La majeure partie des acheteurs d’Or physique le fait car elle croit que l’Or est ‘La’ monnaie.
Nous possédons de la monnaie pour éviter de vivre au crédit d’un tiers. Cela diminue le risque que notre monnaie disparaisse ; qu’il y ait un risque de perte. Quand nous possédons des billets d’Euro, nous savons que la Banque Centrale Européenne, ou la Banque de France est notre créditeur. Si nous pensons que cela est sans risque alors il n’y a aucune raison de posséder de l’Or.
Toutefois, le pouvoir libératoire de la monnaie, le pouvoir d’achat, diminue avec le temps. La valeur faciale, elle, reste la même. Alors, il est utile de posséder de l’Or. La question qu’il faut se poser est la suivante : que nous donnerons ces institutions en échange de ces billets dans un cas de force majeure ?  Ou encore, quelle est la valeur d’un billet reproductible à l’infini ? Lorsqu’il y a un seul billet sa valeur est absolue ; quand il y en a deux leurs valeurs sont relatives et moindre.

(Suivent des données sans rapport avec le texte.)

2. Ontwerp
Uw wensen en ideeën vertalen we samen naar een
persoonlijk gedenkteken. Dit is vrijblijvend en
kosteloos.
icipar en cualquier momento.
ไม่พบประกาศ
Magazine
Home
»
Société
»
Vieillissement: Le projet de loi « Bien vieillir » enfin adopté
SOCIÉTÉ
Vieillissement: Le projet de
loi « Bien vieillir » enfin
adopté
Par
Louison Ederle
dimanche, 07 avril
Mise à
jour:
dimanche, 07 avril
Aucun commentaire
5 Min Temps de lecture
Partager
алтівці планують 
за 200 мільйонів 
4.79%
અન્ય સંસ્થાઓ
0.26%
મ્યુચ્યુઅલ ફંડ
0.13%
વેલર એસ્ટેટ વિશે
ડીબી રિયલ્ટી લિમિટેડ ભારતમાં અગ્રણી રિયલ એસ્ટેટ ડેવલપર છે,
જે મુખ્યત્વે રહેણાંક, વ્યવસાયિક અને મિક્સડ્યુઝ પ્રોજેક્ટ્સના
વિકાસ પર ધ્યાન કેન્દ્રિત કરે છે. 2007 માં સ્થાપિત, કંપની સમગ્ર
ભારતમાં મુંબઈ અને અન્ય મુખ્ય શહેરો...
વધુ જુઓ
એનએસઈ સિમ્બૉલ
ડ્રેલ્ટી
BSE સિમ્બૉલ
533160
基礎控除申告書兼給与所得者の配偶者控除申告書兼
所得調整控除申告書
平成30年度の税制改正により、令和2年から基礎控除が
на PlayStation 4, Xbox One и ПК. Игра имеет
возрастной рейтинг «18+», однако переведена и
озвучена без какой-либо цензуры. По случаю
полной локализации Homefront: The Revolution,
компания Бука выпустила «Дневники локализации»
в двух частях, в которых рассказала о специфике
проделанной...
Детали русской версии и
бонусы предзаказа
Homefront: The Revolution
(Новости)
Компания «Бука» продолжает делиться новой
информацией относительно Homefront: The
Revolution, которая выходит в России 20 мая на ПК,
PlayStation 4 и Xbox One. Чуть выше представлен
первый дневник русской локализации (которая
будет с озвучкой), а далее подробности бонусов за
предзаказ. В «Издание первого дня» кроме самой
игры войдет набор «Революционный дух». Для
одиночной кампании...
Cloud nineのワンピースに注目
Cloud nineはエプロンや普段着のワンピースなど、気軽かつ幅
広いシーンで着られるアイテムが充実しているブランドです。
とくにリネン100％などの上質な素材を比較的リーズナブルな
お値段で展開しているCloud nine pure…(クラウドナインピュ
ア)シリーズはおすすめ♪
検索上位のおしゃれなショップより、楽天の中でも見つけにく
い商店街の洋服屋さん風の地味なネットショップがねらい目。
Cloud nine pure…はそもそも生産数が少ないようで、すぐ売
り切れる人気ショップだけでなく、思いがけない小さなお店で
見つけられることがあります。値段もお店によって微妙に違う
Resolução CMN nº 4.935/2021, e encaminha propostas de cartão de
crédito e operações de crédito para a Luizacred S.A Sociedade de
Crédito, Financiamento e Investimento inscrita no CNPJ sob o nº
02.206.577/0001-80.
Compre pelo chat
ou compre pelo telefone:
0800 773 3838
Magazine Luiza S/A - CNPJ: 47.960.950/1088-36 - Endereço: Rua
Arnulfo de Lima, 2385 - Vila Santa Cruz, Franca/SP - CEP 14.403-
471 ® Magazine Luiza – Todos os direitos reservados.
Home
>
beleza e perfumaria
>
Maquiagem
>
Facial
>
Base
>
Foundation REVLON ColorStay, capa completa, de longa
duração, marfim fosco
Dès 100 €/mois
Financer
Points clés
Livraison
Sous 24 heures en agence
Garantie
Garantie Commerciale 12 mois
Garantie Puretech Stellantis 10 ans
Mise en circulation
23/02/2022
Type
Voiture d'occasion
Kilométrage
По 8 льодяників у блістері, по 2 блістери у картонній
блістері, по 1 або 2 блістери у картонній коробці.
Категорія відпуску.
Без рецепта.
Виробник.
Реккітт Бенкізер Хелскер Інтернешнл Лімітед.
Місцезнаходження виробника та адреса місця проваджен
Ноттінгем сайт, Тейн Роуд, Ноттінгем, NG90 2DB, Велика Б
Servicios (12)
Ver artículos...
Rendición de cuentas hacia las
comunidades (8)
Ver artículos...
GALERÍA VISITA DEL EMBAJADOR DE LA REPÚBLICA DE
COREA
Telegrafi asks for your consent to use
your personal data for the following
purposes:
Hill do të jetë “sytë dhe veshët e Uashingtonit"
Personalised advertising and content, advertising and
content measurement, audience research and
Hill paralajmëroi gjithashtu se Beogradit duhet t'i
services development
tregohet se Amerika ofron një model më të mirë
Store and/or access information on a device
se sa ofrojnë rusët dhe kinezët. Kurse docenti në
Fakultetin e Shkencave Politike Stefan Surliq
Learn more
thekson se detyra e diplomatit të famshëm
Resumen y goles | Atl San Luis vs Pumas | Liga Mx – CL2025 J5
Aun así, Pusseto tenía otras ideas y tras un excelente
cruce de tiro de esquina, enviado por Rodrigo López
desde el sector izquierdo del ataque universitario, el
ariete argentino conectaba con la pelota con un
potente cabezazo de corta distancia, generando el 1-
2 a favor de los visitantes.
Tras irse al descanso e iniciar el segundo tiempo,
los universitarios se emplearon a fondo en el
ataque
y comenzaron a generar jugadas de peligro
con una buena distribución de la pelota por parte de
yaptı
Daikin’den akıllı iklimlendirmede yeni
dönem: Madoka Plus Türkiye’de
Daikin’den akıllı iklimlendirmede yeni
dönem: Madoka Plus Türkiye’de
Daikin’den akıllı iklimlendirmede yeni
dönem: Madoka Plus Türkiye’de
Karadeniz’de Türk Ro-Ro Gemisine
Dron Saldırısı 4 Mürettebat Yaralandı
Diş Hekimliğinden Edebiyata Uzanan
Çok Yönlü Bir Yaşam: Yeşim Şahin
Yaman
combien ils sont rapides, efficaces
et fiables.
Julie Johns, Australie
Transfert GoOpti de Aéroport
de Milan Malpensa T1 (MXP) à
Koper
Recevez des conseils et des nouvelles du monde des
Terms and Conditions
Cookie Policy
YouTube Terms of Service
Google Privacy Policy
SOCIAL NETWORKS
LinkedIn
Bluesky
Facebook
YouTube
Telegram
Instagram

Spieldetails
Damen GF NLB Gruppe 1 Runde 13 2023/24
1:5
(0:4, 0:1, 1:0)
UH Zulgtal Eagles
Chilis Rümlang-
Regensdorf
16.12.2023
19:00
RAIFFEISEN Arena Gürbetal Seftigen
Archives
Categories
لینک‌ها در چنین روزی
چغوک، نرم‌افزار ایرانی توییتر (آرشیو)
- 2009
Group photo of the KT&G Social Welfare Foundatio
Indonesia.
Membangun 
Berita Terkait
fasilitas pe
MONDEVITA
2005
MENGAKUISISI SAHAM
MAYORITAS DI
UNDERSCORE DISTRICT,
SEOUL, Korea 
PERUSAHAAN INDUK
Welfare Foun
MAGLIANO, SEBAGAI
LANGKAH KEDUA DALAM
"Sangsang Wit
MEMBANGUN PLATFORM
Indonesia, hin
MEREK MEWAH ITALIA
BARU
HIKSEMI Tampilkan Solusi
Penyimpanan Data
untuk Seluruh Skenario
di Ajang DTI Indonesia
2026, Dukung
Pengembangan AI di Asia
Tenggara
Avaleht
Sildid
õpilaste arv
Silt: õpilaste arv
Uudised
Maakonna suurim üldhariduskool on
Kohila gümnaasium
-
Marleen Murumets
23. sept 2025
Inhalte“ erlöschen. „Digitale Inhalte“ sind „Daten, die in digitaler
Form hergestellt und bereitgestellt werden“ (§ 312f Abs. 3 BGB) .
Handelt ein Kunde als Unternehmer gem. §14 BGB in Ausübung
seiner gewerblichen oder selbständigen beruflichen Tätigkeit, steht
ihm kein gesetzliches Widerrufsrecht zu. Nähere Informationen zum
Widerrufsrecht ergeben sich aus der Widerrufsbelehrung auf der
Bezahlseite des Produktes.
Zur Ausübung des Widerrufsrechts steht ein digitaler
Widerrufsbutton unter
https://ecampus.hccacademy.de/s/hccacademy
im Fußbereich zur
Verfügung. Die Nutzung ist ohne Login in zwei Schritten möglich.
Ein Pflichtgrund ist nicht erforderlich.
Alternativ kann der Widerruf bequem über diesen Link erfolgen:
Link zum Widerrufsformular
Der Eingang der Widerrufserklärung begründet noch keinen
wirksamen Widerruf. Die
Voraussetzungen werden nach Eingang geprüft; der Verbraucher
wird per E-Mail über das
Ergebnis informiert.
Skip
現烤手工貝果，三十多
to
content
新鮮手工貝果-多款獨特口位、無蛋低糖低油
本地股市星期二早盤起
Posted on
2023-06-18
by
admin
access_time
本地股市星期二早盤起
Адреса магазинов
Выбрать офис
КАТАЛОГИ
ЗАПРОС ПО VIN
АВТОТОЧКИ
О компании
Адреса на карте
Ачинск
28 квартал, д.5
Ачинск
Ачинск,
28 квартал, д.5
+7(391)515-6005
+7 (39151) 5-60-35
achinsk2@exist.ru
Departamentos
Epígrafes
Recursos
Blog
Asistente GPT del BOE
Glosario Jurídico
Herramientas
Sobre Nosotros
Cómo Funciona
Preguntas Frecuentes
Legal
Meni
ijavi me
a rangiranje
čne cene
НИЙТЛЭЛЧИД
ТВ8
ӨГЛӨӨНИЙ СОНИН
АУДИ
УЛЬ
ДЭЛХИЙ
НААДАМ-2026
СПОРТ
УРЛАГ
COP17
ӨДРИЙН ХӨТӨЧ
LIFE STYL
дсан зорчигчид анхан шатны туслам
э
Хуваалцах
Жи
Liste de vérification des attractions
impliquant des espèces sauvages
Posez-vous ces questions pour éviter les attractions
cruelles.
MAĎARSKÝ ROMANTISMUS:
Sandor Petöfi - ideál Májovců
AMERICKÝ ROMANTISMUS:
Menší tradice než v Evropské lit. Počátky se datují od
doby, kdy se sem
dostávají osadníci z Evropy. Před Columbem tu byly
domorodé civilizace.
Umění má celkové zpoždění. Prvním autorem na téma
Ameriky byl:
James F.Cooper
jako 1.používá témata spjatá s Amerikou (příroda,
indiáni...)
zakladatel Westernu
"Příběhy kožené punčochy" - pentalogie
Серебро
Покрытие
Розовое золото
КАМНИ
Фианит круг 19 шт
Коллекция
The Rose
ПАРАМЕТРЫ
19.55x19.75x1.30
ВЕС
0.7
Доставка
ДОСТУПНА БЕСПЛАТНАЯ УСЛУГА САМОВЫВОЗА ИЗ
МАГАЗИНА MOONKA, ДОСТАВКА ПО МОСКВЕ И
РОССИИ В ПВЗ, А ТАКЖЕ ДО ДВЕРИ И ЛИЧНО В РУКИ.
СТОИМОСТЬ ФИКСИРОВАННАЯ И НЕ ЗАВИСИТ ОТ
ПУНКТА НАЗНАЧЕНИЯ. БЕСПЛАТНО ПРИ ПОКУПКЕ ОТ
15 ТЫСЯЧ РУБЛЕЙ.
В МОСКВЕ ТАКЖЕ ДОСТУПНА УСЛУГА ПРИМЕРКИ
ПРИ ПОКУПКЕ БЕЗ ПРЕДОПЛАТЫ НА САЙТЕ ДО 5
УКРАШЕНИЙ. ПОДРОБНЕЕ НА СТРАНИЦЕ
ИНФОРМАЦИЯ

Un des risques de garder son épargne en devise est la faiblesse du taux d’intérêt par rapport à l’inflation. Quand, le taux d’intérêt de l’épargne est inférieur à l’inflation, elle se déprécie. Dans ce cas, même si le taux d’intérêt de l’épargne est positif, l’inflation étant plus grande, alors le pouvoir d’achat baisse. C’est le cas aujourd’hui sur le livret bancaire et les comptes d’assurance-vie.